* [Activity]
Please copy every line with the string "delays" from the entries below.

Extracted page text data:
--- START ---
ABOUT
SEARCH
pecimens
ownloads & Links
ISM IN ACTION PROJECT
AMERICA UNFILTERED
--- END ---
--- START ---
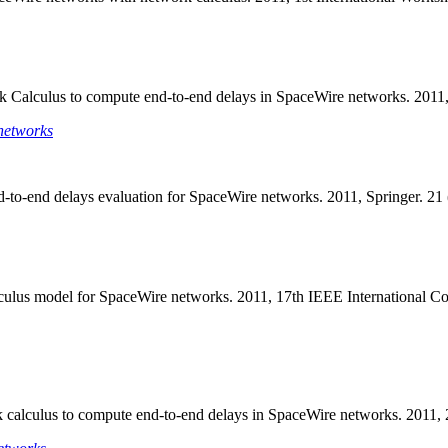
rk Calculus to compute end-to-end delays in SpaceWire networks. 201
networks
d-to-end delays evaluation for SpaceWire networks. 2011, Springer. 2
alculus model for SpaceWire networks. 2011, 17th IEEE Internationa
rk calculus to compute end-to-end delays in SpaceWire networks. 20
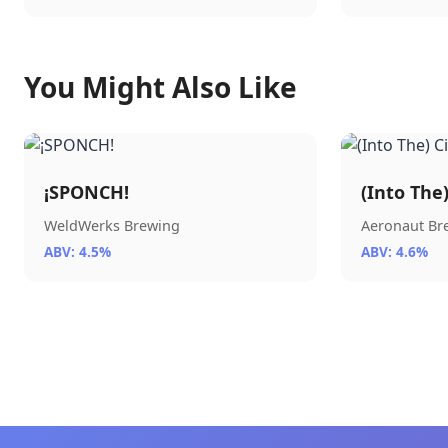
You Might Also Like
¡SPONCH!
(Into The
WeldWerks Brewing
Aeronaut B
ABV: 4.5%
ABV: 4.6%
--- END ---
* [Answer box]
rk Calculus to compute end-to-end delays in SpaceWire networks. 201
d-to-end delays evaluation for SpaceWire networks. 2011, Springer. 2
rk calculus to compute end-to-end delays in SpaceWire networks. 20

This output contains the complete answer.